Waste Connections Inc.
There’s no getting around it – Waste Connections Inc. is a large operation and there are a lot of pieces to manage to keep it running smoothly. The company provides solid waste collection, transfer, disposal and recycling services to more than 1 million customers in 30 states. It mainly targets residential and commercial customers in secondary and suburban markets, but through its R360 Environmental Solutions subsidiary, it also is a leading provider of non-hazardous oilfield waste treatment, recovery and disposal services in several of the most active natural resource-producing areas in the United States. Additionally, Waste Connections offers intermodal services for the movement of solid waste and cargo containers in the Pacific Northwest.

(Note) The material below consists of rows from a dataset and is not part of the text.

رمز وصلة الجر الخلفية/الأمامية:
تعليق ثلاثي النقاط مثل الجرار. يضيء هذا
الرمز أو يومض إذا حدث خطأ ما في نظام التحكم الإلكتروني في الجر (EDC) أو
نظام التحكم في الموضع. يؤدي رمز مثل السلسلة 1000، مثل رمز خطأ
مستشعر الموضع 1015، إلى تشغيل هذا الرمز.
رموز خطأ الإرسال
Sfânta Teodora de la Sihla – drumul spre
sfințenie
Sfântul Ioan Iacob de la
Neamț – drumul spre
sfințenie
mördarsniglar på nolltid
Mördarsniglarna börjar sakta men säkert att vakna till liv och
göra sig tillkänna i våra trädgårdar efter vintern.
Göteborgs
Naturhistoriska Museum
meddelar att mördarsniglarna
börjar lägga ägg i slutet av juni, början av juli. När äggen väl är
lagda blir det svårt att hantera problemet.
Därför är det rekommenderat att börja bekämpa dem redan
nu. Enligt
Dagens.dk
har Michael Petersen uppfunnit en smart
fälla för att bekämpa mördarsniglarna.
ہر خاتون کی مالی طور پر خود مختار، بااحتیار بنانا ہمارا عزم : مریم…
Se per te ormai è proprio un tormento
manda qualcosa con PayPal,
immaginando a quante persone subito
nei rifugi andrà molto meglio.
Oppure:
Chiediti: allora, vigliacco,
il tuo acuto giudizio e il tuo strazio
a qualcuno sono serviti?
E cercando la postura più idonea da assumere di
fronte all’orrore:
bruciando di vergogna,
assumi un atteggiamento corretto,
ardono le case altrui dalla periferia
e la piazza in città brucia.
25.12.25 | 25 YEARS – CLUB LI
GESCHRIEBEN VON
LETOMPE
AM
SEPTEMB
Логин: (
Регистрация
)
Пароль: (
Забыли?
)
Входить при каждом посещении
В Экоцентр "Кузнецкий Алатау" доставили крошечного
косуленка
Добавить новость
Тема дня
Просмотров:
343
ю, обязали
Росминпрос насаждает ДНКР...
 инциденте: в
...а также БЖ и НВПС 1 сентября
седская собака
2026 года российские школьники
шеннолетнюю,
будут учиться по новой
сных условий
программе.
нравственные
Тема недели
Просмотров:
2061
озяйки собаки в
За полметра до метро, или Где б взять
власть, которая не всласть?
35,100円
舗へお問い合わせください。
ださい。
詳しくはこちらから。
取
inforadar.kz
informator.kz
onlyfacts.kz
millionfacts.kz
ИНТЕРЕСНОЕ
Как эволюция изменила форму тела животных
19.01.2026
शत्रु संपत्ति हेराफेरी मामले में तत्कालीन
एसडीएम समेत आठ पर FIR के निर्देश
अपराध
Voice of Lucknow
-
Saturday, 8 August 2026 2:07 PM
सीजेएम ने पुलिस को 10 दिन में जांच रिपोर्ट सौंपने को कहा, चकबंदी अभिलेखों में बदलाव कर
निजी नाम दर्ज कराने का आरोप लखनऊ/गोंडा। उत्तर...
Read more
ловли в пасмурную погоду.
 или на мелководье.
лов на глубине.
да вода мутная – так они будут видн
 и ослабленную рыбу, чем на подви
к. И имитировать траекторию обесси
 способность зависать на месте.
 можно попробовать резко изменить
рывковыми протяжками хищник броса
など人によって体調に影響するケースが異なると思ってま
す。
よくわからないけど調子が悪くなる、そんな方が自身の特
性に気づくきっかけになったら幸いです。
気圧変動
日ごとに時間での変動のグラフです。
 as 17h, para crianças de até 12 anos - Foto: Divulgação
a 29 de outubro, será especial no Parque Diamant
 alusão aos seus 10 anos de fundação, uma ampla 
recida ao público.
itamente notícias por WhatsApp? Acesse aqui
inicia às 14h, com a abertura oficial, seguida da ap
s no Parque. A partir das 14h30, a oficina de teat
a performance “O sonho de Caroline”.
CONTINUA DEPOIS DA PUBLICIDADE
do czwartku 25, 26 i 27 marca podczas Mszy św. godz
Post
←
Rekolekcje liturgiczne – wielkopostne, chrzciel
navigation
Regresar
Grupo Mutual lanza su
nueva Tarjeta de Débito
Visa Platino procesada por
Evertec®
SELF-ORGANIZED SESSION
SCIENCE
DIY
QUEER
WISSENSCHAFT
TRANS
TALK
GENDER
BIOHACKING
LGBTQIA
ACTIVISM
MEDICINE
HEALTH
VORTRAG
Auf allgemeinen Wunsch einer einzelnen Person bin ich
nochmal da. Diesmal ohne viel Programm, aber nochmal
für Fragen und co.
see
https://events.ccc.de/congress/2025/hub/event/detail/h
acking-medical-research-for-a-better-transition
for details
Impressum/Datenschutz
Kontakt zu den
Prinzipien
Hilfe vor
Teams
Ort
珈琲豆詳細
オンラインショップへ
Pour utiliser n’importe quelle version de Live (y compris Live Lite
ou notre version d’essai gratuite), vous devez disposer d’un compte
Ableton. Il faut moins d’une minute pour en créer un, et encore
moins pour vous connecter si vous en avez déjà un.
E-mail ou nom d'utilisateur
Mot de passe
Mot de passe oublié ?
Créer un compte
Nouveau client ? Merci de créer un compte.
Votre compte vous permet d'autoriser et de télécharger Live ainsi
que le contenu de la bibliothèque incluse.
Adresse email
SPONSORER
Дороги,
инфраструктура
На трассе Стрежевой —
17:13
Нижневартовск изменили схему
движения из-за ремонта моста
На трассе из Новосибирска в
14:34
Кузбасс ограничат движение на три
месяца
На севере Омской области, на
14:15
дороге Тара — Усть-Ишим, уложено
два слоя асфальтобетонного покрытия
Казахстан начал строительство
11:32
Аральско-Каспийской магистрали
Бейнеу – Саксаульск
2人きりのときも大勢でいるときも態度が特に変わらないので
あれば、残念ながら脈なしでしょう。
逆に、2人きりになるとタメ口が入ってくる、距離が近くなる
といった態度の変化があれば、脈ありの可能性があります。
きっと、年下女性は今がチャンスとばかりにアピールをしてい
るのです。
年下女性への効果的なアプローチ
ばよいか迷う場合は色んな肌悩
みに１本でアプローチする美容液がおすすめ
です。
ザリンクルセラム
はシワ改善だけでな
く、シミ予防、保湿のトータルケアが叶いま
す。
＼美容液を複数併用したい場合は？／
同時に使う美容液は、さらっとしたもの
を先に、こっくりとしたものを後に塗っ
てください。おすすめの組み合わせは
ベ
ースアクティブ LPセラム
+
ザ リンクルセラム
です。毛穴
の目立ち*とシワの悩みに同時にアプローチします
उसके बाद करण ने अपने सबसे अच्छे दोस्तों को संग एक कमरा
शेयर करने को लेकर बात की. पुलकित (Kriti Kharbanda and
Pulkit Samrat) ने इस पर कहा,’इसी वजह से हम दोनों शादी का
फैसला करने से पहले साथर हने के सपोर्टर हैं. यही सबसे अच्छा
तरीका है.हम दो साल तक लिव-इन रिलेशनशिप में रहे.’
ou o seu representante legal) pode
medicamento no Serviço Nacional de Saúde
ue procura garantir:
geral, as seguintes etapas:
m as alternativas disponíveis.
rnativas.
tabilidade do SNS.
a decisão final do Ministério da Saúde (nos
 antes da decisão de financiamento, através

So not only is the company national in its customer base, but it also is diverse and broad in the scope of its services. Waste Connections doesn’t have a specific supply chain department, according to Vice President of Maintenance and Equipment Management Greg Thibodeaux, but the logistics of running such a large and diverse operation relies heavily on the upkeep of its fleet.
“We have approximately 30 national accounts for maintenance with many vendors, such as Castor Oil, Chevron, Michelin, etc.,” Thibodeaux says. “We establish the national accounts with high-volume items, and we negotiate deals with them on an annual basis as we need them. We set agreements with these companies to use their products to maintain our trucks, which allows us to continue serving our customers. We have 4,000 trucks running on a daily basis, so this is really important.”
Waste Connections works closely with its maintenance partners – it has 165 shop operations – to ensure the ongoing quality of its fleet and to keep the business operating smoothly. Thibodeaux notes that none of the partner programs are mandatory for the shops to use, but the programs help the maintenance shops keep their costs in line. “The accounts system has been very successful in keeping supplies affordable for the shops,” he says. “We measure them against the national prices twice a year.
“Our drivers take our trucks into these shops for spot checks on things like lubricants and tires, and to get parts they need,” Thibodeaux adds. “It works very well. Our vendors meet with our maintenance group – so that’s more than 200 managers – to build relationships and offer training. Additionally, a number of the national accounts are structured with rebates. This helps to ensure participation because the rebates all go back to the field.”
The main challenge Waste Connections runs into, however, relates to costs. Thibodeaux explains the company needs to have the appropriate resources in place to ensure the field operations have enough training and all the managers are educated on how best to save money. Waste Connections has more than 650 mechanics in these shops, and it can be difficult to organize training.
“There are more than 650 mechanics, but the shops only have about three to five mechanics each,” he says. “For training, we try to get two or three shops together, but the coordination can be a nightmare.”
Even so, the company makes it happen to ensure Waste Connections’ ongoing success. The company targets its services on secondary and suburban markets where it sees strong demographic growth trends and where competitive barriers to entry can be developed. Its strategy is to find markets where it can provide either non-integrated or integrated solid waste services under exclusive arrangements, or areas where it can provide integrated services and attain high marketshare. As a result, Waste Connections has become a leading provider of solid waste services in most of its markets. The company notes approximately 50 percent of its revenues are derived from market areas where it has franchise or exclusive rights to provide its services.
Focused on Service
Thibodeaux believes Waste Connections’ success is largely the result of the company’s strong culture. Waste Connections is the third-largest solid waste disposal operation in the United States, but he stresses that it maintains a small company feel with its attention to customers and dedication to its partners. He believes this level of service is the result of it being a decentralized operation. Local decisions are made at the local level, and district managers run their own sections of the business. The corporate office is there to provide support.
“We really love serving others, whether it’s our customers, suppliers, stakeholders or employees,” Thibodeaux says. “The leadership at all levels is very attentive. That includes senior leadership and regional staff.
“Additionally, we have training year-round for all levels of management at the corporate office to support the culture of the entire organization,” he continues. “The training is conducted by our lead trainer, or sometimes by many of the officers of the company. Topics can be on customer relations, public relations, environmental issues, safety and many other areas. We are just really focused on service.”